Saturday, January 16, 2010

Right on a Wrong-Way Street

I'm definitely not losing it. Driving the wrong way down a one way street is such stereotypical behavior for senior citizens, which, by the way, I'm not. Remember, 60 is the new 59 and 1/2.

I was overtaxed and over burdened. I had a lot on my mind. I wasn't used to this way home because, being overtaxed and over burdened, I'd missed my exit, which, being Atlanta, I think they moved. The stupid driver in front of me had his stupid turn signal on, making me move into his lane because that's what I wanted to do - turn. Then he (I'm pretty sure it was a he, being that he did something so stupid) wimped out and carried on, going straight ahead.

So, apparently, I turned onto a one-way street that just happened to be going the one way I wasn't going. And, adding to the problem was that it wasn't just a little street. It was a big old four-lane boulevard with all lanes looking at me as I carefully made my way, both hands on the wheel at 11 and 3, in the far right lane, which turned out to be the far left lane going the other way.

The happy part of this story is I'm still here. The sad part is nobody shot me the bird, nobody screamed obscenities, nobody feigned a near-death collision. One person did politely tap on his horn and point, not with his bird finger, the way I was supposed to be going.

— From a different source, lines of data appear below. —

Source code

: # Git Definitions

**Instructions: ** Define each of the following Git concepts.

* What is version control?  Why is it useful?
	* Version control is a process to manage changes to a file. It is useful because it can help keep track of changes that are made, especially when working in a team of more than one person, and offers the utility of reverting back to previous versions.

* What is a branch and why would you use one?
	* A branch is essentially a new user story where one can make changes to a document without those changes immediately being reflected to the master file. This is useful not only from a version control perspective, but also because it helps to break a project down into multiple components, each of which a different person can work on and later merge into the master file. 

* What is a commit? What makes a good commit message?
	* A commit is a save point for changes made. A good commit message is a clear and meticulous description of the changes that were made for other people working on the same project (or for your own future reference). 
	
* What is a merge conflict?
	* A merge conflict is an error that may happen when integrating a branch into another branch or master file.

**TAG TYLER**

But I don't think the other drivers' politeness was because they were saying something like, "Oh look at the old lady driving the wrong way, I don't want to scare her and make her have a heart attack" or anything like that. I think it's because they were so impressed by the fact that I was driving so carefully, not to mention slowly, up the down-only Juniper Street in Atlanta, during rush hour traffic.